Snap Inc said the economy had worsened faster than expected in the last month and the social media company slashed their earnings forecast, leading to an after-hours sell-off.
At the end of April, “the macroeconomic environment has deteriorated further and faster than anticipated. As a result, we believe it is likely that we will report revenue and adjusted EBITDA below the low end of our Q2 2022 guidance range,” according to a US securities filing by the company.
Snap’s shares fell 31%, Alphabet dropped 3.6% and Amazon dropped 2.2%. The Nasdaq futures also fell, with traders blaming Snap for the losses.
Stocks ended higher on Monday and that market follows Wall Street’s longest streak of weekly declines since the dotcom bust more than 20 years ago.
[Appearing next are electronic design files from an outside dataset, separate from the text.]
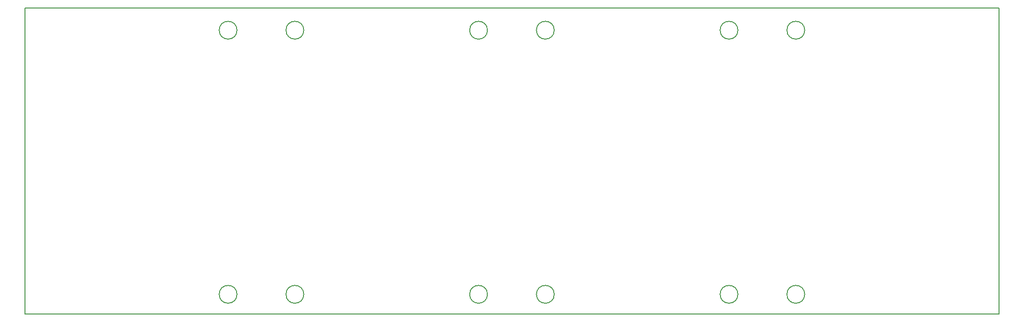
<source format=gbr>
%TF.GenerationSoftware,KiCad,Pcbnew,9.99.0-unknown-b0b07bbc41~182~ubuntu22.04.1*%
%TF.CreationDate,2025-08-06T14:03:12+02:00*%
%TF.ProjectId,CP70_pa_ba,43503730-5f70-4615-9f62-612e6b696361,rev?*%
%TF.SameCoordinates,Original*%
%TF.FileFunction,Profile,NP*%
%FSLAX46Y46*%
G04 Gerber Fmt 4.6, Leading zero omitted, Abs format (unit mm)*
G04 Created by KiCad (PCBNEW 9.99.0-unknown-b0b07bbc41~182~ubuntu22.04.1) date 2025-08-06 14:03:12*
%MOMM*%
%LPD*%
G01*
G04 APERTURE LIST*
%TA.AperFunction,Profile*%
%ADD10C,0.200000*%
%TD*%
G04 APERTURE END LIST*
D10*
X201600000Y-126000000D02*
G75*
G02*
X198400000Y-126000000I-1600000J0D01*
G01*
X198400000Y-126000000D02*
G75*
G02*
X201600000Y-126000000I1600000J0D01*
G01*
X111600000Y-78500000D02*
G75*
G02*
X108400000Y-78500000I-1600000J0D01*
G01*
X108400000Y-78500000D02*
G75*
G02*
X111600000Y-78500000I1600000J0D01*
G01*
X156600000Y-126000000D02*
G75*
G02*
X153400000Y-126000000I-1600000J0D01*
G01*
X153400000Y-126000000D02*
G75*
G02*
X156600000Y-126000000I1600000J0D01*
G01*
X61500000Y-74500000D02*
X61500000Y-129500000D01*
X201600000Y-78500000D02*
G75*
G02*
X198400000Y-78500000I-1600000J0D01*
G01*
X198400000Y-78500000D02*
G75*
G02*
X201600000Y-78500000I1600000J0D01*
G01*
X189600000Y-78500000D02*
G75*
G02*
X186400000Y-78500000I-1600000J0D01*
G01*
X186400000Y-78500000D02*
G75*
G02*
X189600000Y-78500000I1600000J0D01*
G01*
X156600000Y-78500000D02*
G75*
G02*
X153400000Y-78500000I-1600000J0D01*
G01*
X153400000Y-78500000D02*
G75*
G02*
X156600000Y-78500000I1600000J0D01*
G01*
X99600000Y-126000000D02*
G75*
G02*
X96400000Y-126000000I-1600000J0D01*
G01*
X96400000Y-126000000D02*
G75*
G02*
X99600000Y-126000000I1600000J0D01*
G01*
X99600000Y-78500000D02*
G75*
G02*
X96400000Y-78500000I-1600000J0D01*
G01*
X96400000Y-78500000D02*
G75*
G02*
X99600000Y-78500000I1600000J0D01*
G01*
X236500000Y-74500000D02*
X61500000Y-74500000D01*
X144600000Y-78500000D02*
G75*
G02*
X141400000Y-78500000I-1600000J0D01*
G01*
X141400000Y-78500000D02*
G75*
G02*
X144600000Y-78500000I1600000J0D01*
G01*
X144600000Y-126000000D02*
G75*
G02*
X141400000Y-126000000I-1600000J0D01*
G01*
X141400000Y-126000000D02*
G75*
G02*
X144600000Y-126000000I1600000J0D01*
G01*
X61500000Y-129500000D02*
X236500000Y-129500000D01*
X236500000Y-129500000D02*
X236500000Y-74500000D01*
X189600000Y-126000000D02*
G75*
G02*
X186400000Y-126000000I-1600000J0D01*
G01*
X186400000Y-126000000D02*
G75*
G02*
X189600000Y-126000000I1600000J0D01*
G01*
X111600000Y-126000000D02*
G75*
G02*
X108400000Y-126000000I-1600000J0D01*
G01*
X108400000Y-126000000D02*
G75*
G02*
X111600000Y-126000000I1600000J0D01*
G01*
M02*

</source>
Evan Spiegel, chief executive at Snapchat, sent a memo to employees telling them the company will slow hiring this year and laid out a broad slate of problems.
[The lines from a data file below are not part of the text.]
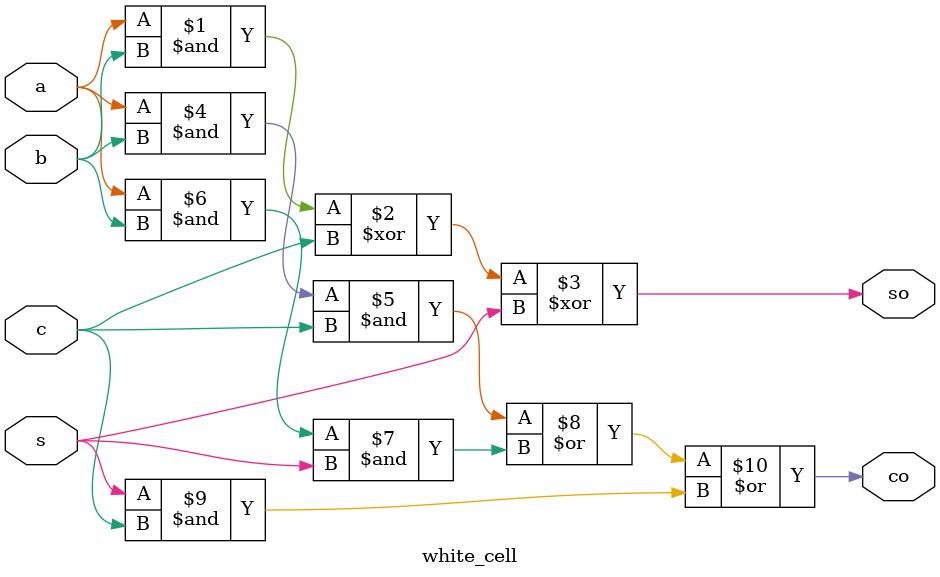
<source format=v>
module white_cell(a,b,c,s,co,so);
input a,b,c,s;
output co,so;

assign so = (a&b)^c^s;
assign co = (a&b&c)|(a&b&s)|(s&c);

endmodule
</source>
He wrote, “Like many of the other companies, our company continues to see rising inflation, interest rates, supply chain shortages and labor disruptions.”
Snap is expected to witness 20% to 25% growth in revenue over the same time last year.
Many companies have announced they will rein in costs and job hiring. The news follows statements by companies including Uber and Facebook-owner Meta Platforms earlier this month.
In a memo, Spiegel said Snap would evaluate the rest of this year’s budget and leaders were asked to review spending to find additional cost savings.
He said, “500 people will be hired this year and there is a plan to hire more than 500 people next year as well.”